Being employed on sessional contracts necessitates that I undertake several roles simultaneously; the result is a perpetual low income, unpredictable workload, and anxiety surrounding future employment. Marked by sudden and apparently disproportionate affective responses, BPD leads to interpersonal difficulties that can, however, render a static professional environment undesirable. My present arrangement is not entirely undesirable; it diffuses my dependence on any one employer and, importantly, incites continual re-evaluation and self-reflection: am I supported? Is this a healthy workplace? How can I improve this situation – for myself and others? From my vantage point on the threshold and without a permanent job at risk, I can challenge the institutional, systemic precarity that is embedded in academic institutions.
It is vital, though, to resist glorifying or idealizing my or others’ experiences of mental illness or disadvantage; the wisdom and intuition engendered by acute emotional sensitivity don’t counteract the deep anguish, nor does the personal freedom of casual teaching work negate the relative financial and professional stagnation. As Scott Michaelsen and David E. Johnson note, pre-2000s scholarship optimistically framed the ‘borderlands’ as ‘the privileged locus of hope for a better world’ despite the fact these spaces are premised on exclusions.4
Nevertheless, I do believe there is profound potential in being ‘on the border’; as Renato Rosaldo writes, ‘borderlands should be regarded not as analytically empty transitional zones but as sites of creative cultural production that require investigation’.5 Never entirely comfortable in a space, we on the borderline can find generative ways of adapting – through, for example, creative expression, personal and professional upskilling, and the interpolation of disparate perspectives – thereby resisting the binaries that characterize hegemonic normativity.
Footnotes
Andrea Bazzoli, Tahira M. Probst, and Jasmina Tomas, ‘A Latent Profile Analysis of Precarity and its Associated Outcomes: The Haves and the Have-Nots’, International Journal of Environmental Research and Public Health, 19 (2022), 1–13 (p. 2).

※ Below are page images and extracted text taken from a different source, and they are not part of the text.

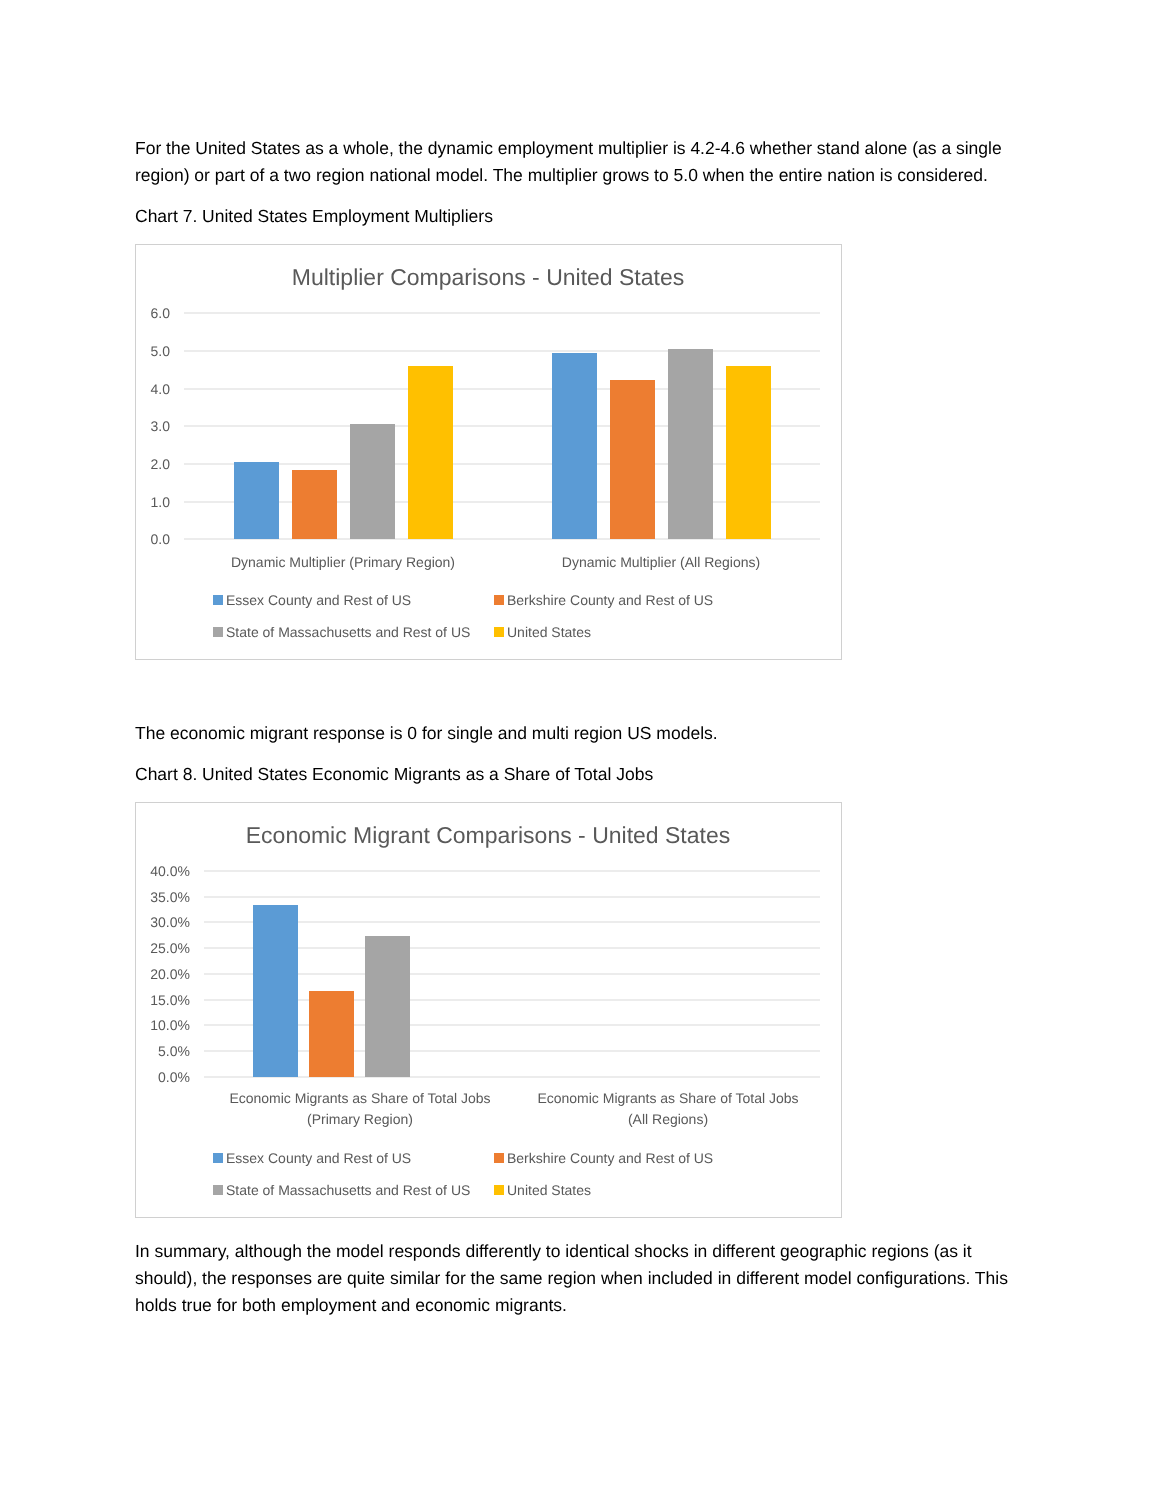For the United States as a whole, the dynamic employment multiplier is 4.2-4.6 whether stand alone (as a single region) or part of a two region national model. The multiplier grows to 5.0 when the entire nation is considered.
Chart 7. United States Employment Multipliers
Multiplier Comparisons - United States
6.0
5.0
4.0
3.0
2.0
1.0
0.0
Dynamic Multiplier (Primary Region)
Dynamic Multiplier (All Regions)
Essex County and Rest of US
Berkshire County and Rest of US
State of Massachusetts and Rest of US
United States
The economic migrant response is 0 for single and multi region US models.
Chart 8. United States Economic Migrants as a Share of Total Jobs
Economic Migrant Comparisons - United States
40.0%
35.0%
30.0%
25.0%
20.0%
15.0%
10.0%
5.0%
0.0%
Economic Migrants as Share of Total Jobs
(Primary Region)
Economic Migrants as Share of Total Jobs
(All Regions)
Essex County and Rest of US
Berkshire County and Rest of US
State of Massachusetts and Rest of US
United States
In summary, although the model responds differently to identical shocks in different geographic regions (as it should), the responses are quite similar for the same region when included in different model configurations. This holds true for both employment and economic migrants.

Marsha Linehan, Cognitive-Behavioral Treatment of Borderline Personality Disorder (New York: Guilford Press, 1993), pp. 6–11.
Lauren Berlant, Cruel Optimism (Durham, NC: Duke University Press, 2011), p. 192.
Scott Michaelsen and David E. Johnson, ‘Border Secrets: An Introduction’ in Border Theory: The Limits of Cultural Politics, ed. by Scott Michaelsen and David E. Johnson (Minneapolis: University of Minnesota Press, 1997), pp. 1–39 (p. 3).
Renato Rosaldo, Culture and Truth (New York: Beacon Press, 1993), pp. 207–8.